GWL Corporate: Capital Allocation and Shareholder Returns
The Company continued its disciplined capital allocation strategy through its Normal Course Issuer Bid (“NCIB”). During Q3 2025:
- 2.6 million shares were repurchased and cancelled
- Wittington Investments, GWL’s controlling shareholder, was approved by the TSX to participate in the NCIB, allowing it to maintain its ownership at roughly 59.2%
GWL also continued participating in Loblaw’s NCIB, selling 3.5 million Loblaw shares back to the subsidiary for consideration of $195 million.
Loblaw Segment Results: Revenue and Profitability Expand
Loblaw’s Q3 2025 revenue reached $19.4 billion, rising 4.6% year-over-year, with retail contributing the majority of the growth.
Key highlights:
- Food retail sales rose 4.8%, supported by 2.0% same-store sales growth
- Drug retail sales grew 3.8%, with strong specialty pharmacy performance
- Retail square footage increased to 72.9 million square feet
- Financial services revenue rose 5.5%, supported by higher interest income and insurance commissions
Loblaw’s adjusted EBITDA increased 7.2% to $2.215 billion, supported by improved retail gross profit margins—driven primarily by better shrink management—and operating leverage from higher sales volumes.

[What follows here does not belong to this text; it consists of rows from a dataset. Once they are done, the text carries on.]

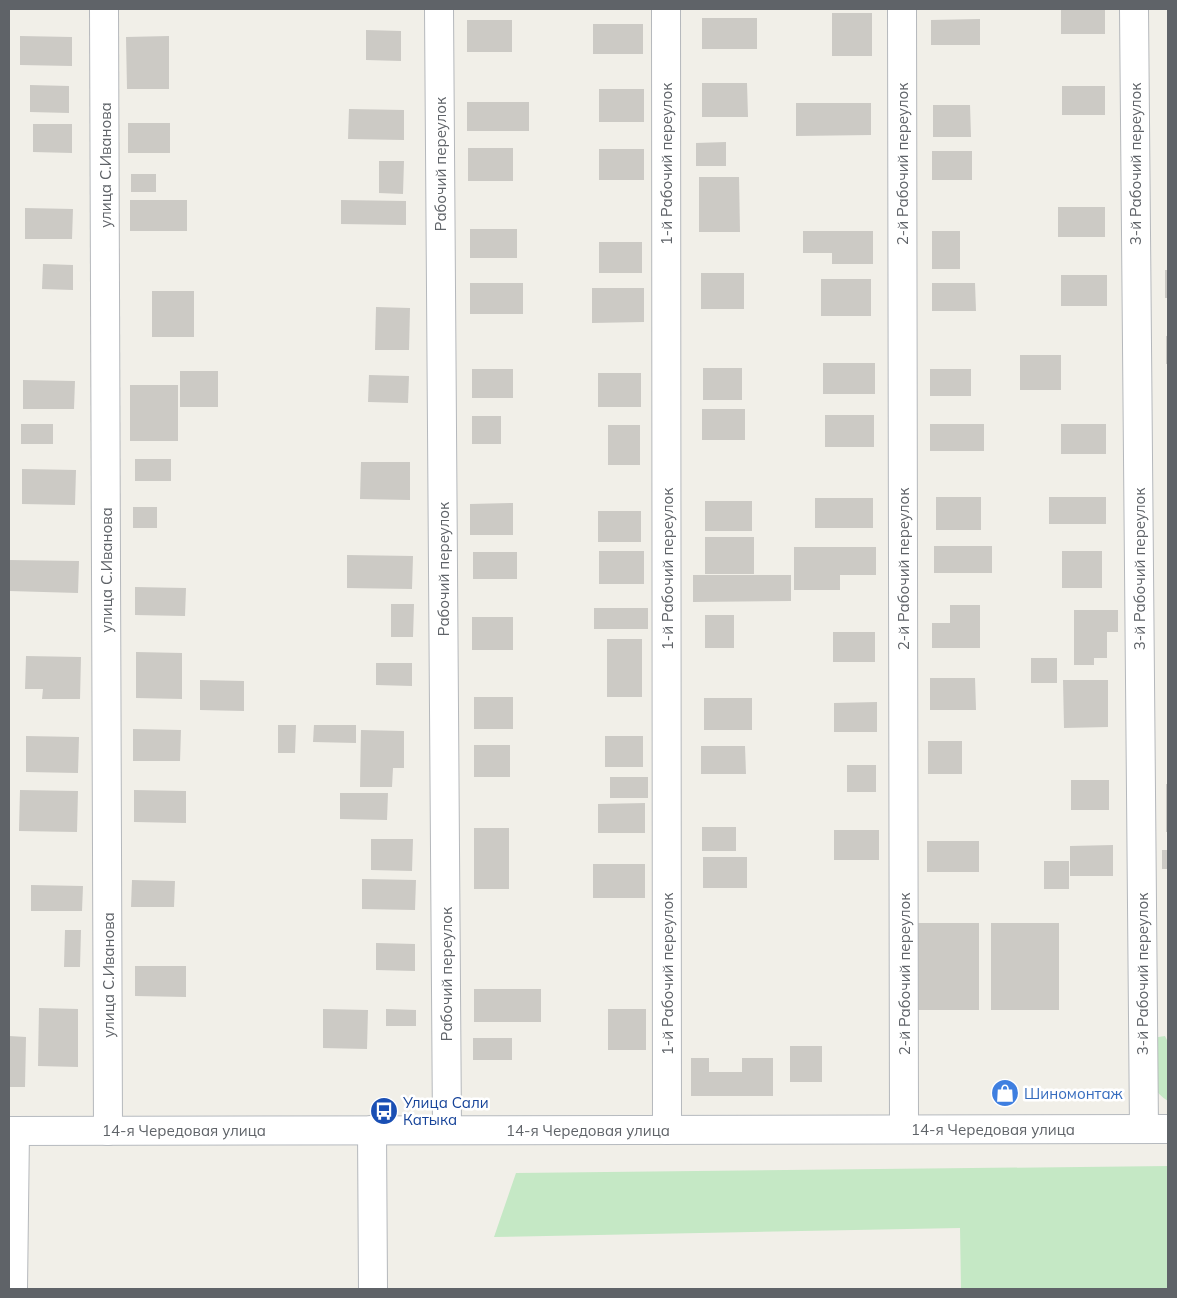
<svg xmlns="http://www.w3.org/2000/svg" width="1177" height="1298" font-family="Mulish,sans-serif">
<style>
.green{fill:#c5e8c5}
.building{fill:#cccac5}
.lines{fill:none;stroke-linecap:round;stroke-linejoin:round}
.street-casing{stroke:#b5b8bc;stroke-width:30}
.secondary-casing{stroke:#b6babf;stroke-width:30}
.street{stroke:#fff;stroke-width:28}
.secondary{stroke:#fff;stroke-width:28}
.labels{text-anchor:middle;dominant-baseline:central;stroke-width:5;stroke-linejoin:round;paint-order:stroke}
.street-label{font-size:15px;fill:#5f6368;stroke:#fff}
.shop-label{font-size:15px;fill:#366cbe;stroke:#fff;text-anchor:start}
.transit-label{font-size:15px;fill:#164399;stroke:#fff;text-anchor:start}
</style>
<rect width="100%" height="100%" fill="#f1efe8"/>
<g class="green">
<path d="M1165 1036 1168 1042V1101C1143 1085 1151 1064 1152 1038Z"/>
<polygon points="1168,1166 1168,1289 961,1289 960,1228 494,1237 516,1173"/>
</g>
<g class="building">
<rect x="1061" y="9" width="44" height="25"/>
<rect x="832" y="13" width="40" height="43"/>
<rect x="702" y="18" width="55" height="31"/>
<polygon points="980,19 980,45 931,45 931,20"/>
<rect x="467" y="20" width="45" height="32"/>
<rect x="593" y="24" width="50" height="30"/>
<polygon points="366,30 401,31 401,61 366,60"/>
<polygon points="20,36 72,37 72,66 20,65"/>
<polygon points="169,36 169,89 127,89 126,37"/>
<polygon points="702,83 747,83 748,117 702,117"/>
<polygon points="30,85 69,86 69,113 30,112"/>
<rect x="1062" y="86" width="43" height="29"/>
<rect x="599" y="89" width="45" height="33"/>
<rect x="467" y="102" width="62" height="29"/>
<polygon points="796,103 871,103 871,135 796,136"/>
<polygon points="933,105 970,105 971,137 933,137"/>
<polygon points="349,109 404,110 404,140 348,139"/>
<rect x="128" y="123" width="42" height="30"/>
<polygon points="33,124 72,124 72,153 33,152"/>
<polygon points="726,142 726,166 696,166 696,143"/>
<rect x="468" y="148" width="45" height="33"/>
<rect x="599" y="149" width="45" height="31"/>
<rect x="932" y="151" width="40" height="29"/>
<polygon points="379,161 404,161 403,194 379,193"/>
<rect x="131" y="174" width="25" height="18"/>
<polygon points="699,177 739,177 740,232 699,232"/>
<rect x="130" y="200" width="57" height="31"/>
<polygon points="341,200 406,201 406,225 341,224"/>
<rect x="1058" y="207" width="47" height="30"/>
<polygon points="25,208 73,209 72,239 25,239"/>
<rect x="470" y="229" width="47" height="29"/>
<polygon points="803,231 873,231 873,264 832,264 832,253 803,253"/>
<rect x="932" y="231" width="28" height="38"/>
<rect x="599" y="242" width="43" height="31"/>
<polygon points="43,264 73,265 73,290 42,289"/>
<rect x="1165" y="270" width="3" height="28"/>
<rect x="701" y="273" width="43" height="36"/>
<rect x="1061" y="275" width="46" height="31"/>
<rect x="821" y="279" width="50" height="37"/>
<rect x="470" y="283" width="53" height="31"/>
<polygon points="932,283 975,283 976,311 932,311"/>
<polygon points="592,288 644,288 644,322 592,323"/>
<rect x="152" y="291" width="42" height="46"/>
<polygon points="376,307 410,308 409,350 375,350"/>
<rect x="1166" y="336" width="2" height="28"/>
<rect x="1020" y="355" width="41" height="35"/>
<rect x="823" y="363" width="52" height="31"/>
<rect x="703" y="368" width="39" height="32"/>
<rect x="472" y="369" width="41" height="29"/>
<rect x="930" y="369" width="41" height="27"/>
<rect x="180" y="371" width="38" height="36"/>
<rect x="598" y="373" width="43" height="34"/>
<polygon points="369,375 409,376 408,403 368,402"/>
<polygon points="23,380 75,381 74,409 23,409"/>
<rect x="130" y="385" width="48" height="56"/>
<rect x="702" y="409" width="43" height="31"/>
<rect x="825" y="415" width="49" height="32"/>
<rect x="472" y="416" width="29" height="28"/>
<rect x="21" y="424" width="32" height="20"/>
<rect x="930" y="424" width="54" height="27"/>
<rect x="1061" y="424" width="45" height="30"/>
<rect x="608" y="425" width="32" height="40"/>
<rect x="135" y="459" width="36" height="22"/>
<polygon points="361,462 410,462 410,500 360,499"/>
<polygon points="22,469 76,470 75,505 22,504"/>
<rect x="936" y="497" width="45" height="33"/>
<rect x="1049" y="497" width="57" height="27"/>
<rect x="815" y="498" width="58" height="30"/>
<rect x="705" y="501" width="47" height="30"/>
<polygon points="513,503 513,535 470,535 470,504"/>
<rect x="133" y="507" width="24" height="21"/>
<rect x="598" y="511" width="43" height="31"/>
<rect x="705" y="537" width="49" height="37"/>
<rect x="934" y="546" width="58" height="27"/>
<polygon points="794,547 876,547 876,575 840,575 840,590 794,590"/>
<rect x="599" y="551" width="45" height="33"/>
<rect x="1062" y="551" width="40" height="37"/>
<rect x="473" y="552" width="44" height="27"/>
<polygon points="347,555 413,556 412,589 347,588"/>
<polygon points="9,560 79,561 78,593 9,591"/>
<polygon points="693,575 791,575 791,601 693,602"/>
<polygon points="135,587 186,588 185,616 135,615"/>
<polygon points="391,604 414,604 413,637 391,637"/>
<polygon points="950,605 980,605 980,648 932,648 932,623 950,623"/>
<rect x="594" y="608" width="54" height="21"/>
<polygon points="1074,610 1118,610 1118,632 1107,632 1107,658 1094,658 1094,665 1074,665"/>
<rect x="705" y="615" width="29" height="33"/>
<rect x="472" y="617" width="41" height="33"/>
<rect x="833" y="632" width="42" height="30"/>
<rect x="607" y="639" width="35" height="58"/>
<polygon points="136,652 182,653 182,699 136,698"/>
<polygon points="26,656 81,657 80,699 42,699 43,689 25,689"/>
<rect x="1031" y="658" width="26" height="25"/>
<polygon points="376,663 412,663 412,686 376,685"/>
<polygon points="930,678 975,678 976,710 930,710"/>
<polygon points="200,680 244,681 244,711 200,710"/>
<polygon points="1063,680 1108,680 1108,727 1064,728"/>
<rect x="474" y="697" width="39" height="32"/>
<rect x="704" y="698" width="48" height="32"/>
<polygon points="877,702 877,732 834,732 834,703"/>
<polygon points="278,725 296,725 295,753 278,753"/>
<polygon points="314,725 356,725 356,743 313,742"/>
<polygon points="133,729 181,730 180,761 133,761"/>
<polygon points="361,730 404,731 404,768 393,768 392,787 360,787"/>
<polygon points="26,736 79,737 78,773 26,772"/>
<rect x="605" y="736" width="38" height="31"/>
<rect x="928" y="741" width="34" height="33"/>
<rect x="474" y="745" width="36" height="32"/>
<polygon points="701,746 745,746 746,774 701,774"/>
<rect x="847" y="765" width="29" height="27"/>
<rect x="610" y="777" width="38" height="21"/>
<rect x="1071" y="780" width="38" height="30"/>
<rect x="1166" y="784" width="2" height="48"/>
<polygon points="20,790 78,791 77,832 19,831"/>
<polygon points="134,790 186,791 186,823 134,822"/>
<polygon points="340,793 388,793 387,820 340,819"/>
<polygon points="645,803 645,833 598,833 598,804"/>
<rect x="702" y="827" width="34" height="24"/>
<rect x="474" y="828" width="35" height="61"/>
<rect x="834" y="830" width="45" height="30"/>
<polygon points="371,839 413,839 412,871 371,870"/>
<rect x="927" y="841" width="52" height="31"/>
<polygon points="1113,845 1113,876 1070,876 1070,846"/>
<rect x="1162" y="850" width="6" height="19"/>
<rect x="703" y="857" width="44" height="31"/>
<rect x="1044" y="861" width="25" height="28"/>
<rect x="593" y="864" width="52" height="34"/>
<polygon points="362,879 416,880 415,910 362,909"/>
<polygon points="132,880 175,881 174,907 131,907"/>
<polygon points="31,885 83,886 82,911 31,911"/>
<rect x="913" y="923" width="66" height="87"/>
<rect x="991" y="923" width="68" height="87"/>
<polygon points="65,930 81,930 80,967 64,967"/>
<polygon points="376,943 415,944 415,971 376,970"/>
<polygon points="135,966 186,966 186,997 135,996"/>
<rect x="474" y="989" width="67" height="33"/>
<polygon points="39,1008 78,1009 78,1067 38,1066"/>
<polygon points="323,1009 368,1010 367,1049 323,1048"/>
<polygon points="386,1009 416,1010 416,1026 386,1026"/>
<rect x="608" y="1009" width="38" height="41"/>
<polygon points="9,1036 26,1037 25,1087 9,1087"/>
<rect x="473" y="1038" width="39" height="22"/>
<rect x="790" y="1046" width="32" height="36"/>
<polygon points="691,1058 709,1058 709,1072 742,1072 742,1058 773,1058 773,1096 691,1096"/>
</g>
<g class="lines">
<g class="street-casing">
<g id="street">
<polyline points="104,9 108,1131"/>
<polyline points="439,9 447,1130"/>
<polyline points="666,9 667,1130"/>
<polyline points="902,9 904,1129"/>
<polyline points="1134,9 1144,1129"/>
<polyline points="372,1130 373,1289"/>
<polyline points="13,1289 15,1131"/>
</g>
</g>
<g class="secondary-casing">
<polyline id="secondary" points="9,1131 1168,1129"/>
</g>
<use href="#street" class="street"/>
<use href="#secondary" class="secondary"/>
</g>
<defs>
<g id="shop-disc" transform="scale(1.4375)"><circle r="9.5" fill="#3f7fe0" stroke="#fff"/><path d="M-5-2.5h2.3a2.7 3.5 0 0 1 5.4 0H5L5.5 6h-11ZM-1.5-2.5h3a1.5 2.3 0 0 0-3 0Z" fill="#fff"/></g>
<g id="bus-disc" transform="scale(1.4375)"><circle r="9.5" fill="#1a4fb4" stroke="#fff"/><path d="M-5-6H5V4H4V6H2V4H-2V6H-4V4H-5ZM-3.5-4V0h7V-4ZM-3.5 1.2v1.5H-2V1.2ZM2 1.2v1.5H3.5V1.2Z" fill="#fff"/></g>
</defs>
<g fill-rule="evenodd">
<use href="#shop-disc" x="1005" y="1093"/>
<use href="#bus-disc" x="384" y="1111"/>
</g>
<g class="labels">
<g class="street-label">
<text transform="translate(440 164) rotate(-90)">Рабочий переулок</text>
<text transform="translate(666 164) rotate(-90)">1-й Рабочий переулок</text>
<text transform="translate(902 164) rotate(-90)">2-й Рабочий переулок</text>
<text transform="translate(1135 164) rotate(-90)">3-й Рабочий переулок</text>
<text transform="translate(105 165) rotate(-90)">улица С.Иванова</text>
<text transform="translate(443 569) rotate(-90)">Рабочий переулок</text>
<text transform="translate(667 569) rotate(-90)">1-й Рабочий переулок</text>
<text transform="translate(903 569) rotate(-90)">2-й Рабочий переулок</text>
<text transform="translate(1139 569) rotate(-90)">3-й Рабочий переулок</text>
<text transform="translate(106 570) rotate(-90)">улица С.Иванова</text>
<text transform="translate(446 974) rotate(-90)">Рабочий переулок</text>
<text transform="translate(667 974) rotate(-90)">1-й Рабочий переулок</text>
<text transform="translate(904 974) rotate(-90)">2-й Рабочий переулок</text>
<text transform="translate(1142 974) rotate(-90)">3-й Рабочий переулок</text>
<text transform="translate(108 975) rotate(-90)">улица С.Иванова</text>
<text x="993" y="1129">14-я Чередовая улица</text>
<text x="184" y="1130">14-я Чередовая улица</text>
<text x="588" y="1130">14-я Чередовая улица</text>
</g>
<g class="shop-label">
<text x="1024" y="1093">Шиномонтаж</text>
</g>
<g class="transit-label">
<text x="403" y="1102">Улица Сали<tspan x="403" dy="17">Катыка</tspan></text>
</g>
</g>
<rect width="1177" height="1298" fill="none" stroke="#5f6368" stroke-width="20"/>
</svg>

Depreciation and amortization declined significantly due to the full amortization of Shoppers Drug Mart intangible assets.
Choice Properties: Financial Performance Strengthens
Choice Properties reported revenue of $362 million, up 6.5%, driven by higher rental rates, contributions from acquisitions and developments, and increased lease surrender income.
Net interest expense and other financing charges declined markedly due to a $974 million favourable variance in the fair value adjustment of Exchangeable Units. This contributed to net income of $242 million, a major improvement from last year’s net loss.
FFO increased to $201 million, reflecting stronger rental income and lower administrative expenses.
Following the quarter end, Choice Properties completed property dispositions totaling $100 million in proceeds.